Only the pictures are dropped; the lines of the material that follow are returned exactly.

--- Exercise materials Enclosed Below ---

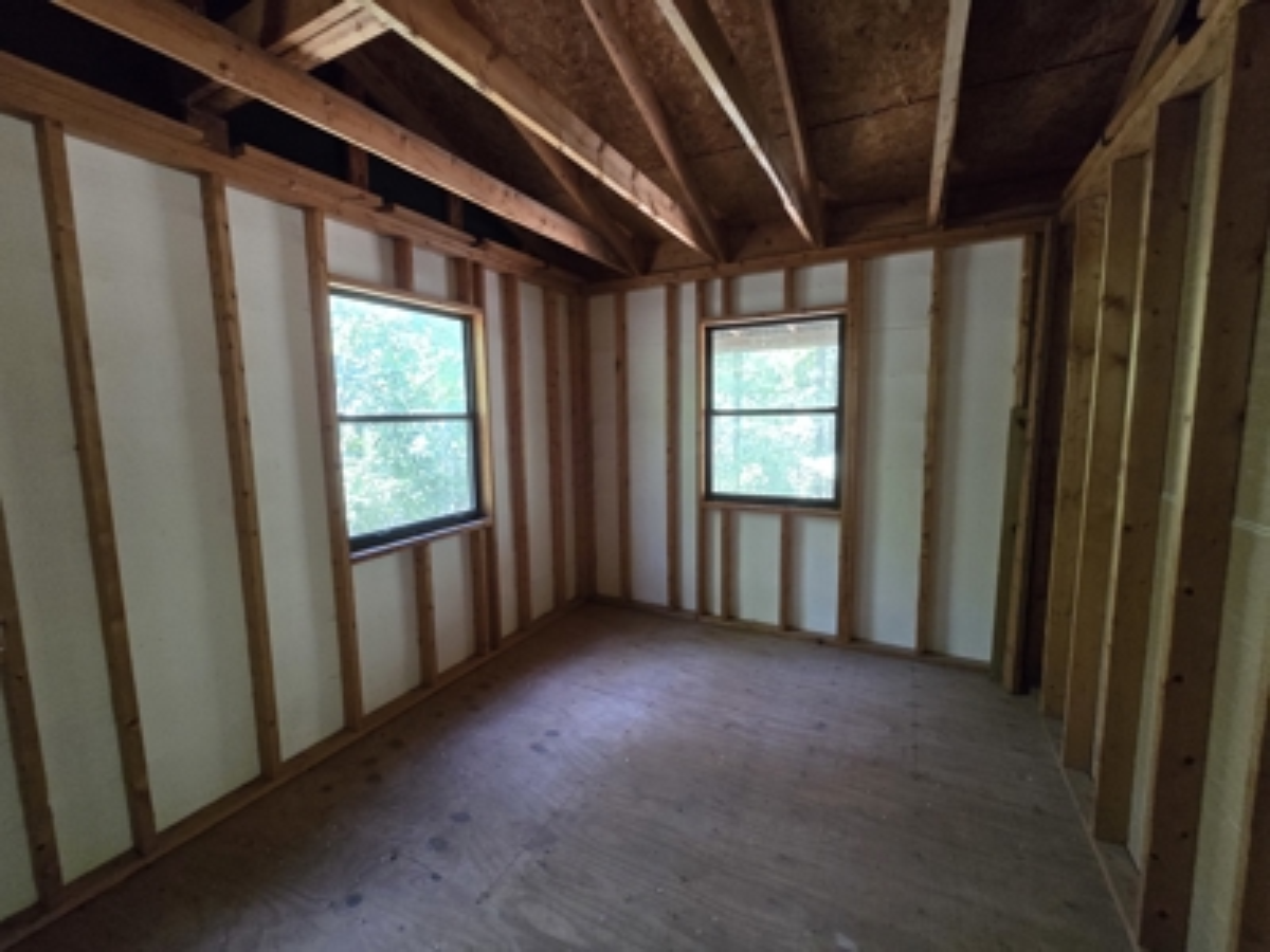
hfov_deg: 106.2
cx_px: 635
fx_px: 477
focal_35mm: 13
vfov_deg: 89.9
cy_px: 476
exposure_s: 1/60
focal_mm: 2.2
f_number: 2.2
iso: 1000
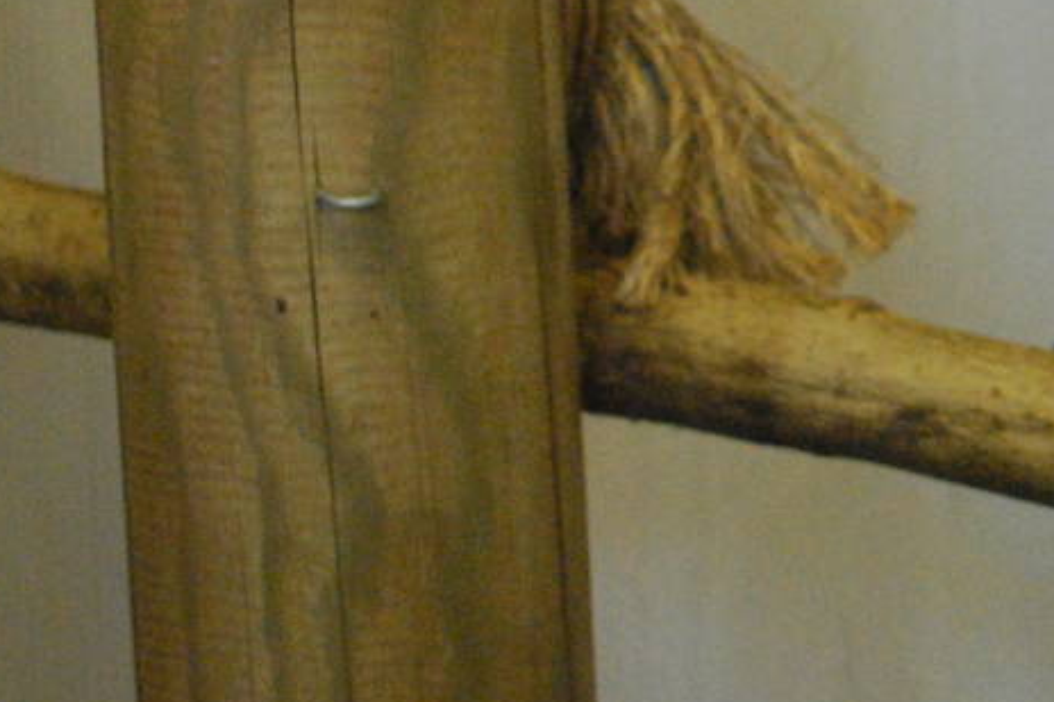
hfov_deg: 13.4
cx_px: 1570
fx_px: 4244
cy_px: -28
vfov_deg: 9.4
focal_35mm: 145
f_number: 4.5
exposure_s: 1/13
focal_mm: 28
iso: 1600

--- End of Enclosed Exercise materials ---

_Exercise response:_
hfov_deg: 106.2
cx_px: 635
fx_px: 477
focal_35mm: 13
vfov_deg: 89.9
cy_px: 476
exposure_s: 1/60
focal_mm: 2.2
f_number: 2.2
iso: 1000
hfov_deg: 13.4
cx_px: 1570
fx_px: 4244
cy_px: -28
vfov_deg: 9.4
focal_35mm: 145
f_number: 4.5
exposure_s: 1/13
focal_mm: 28
iso: 1600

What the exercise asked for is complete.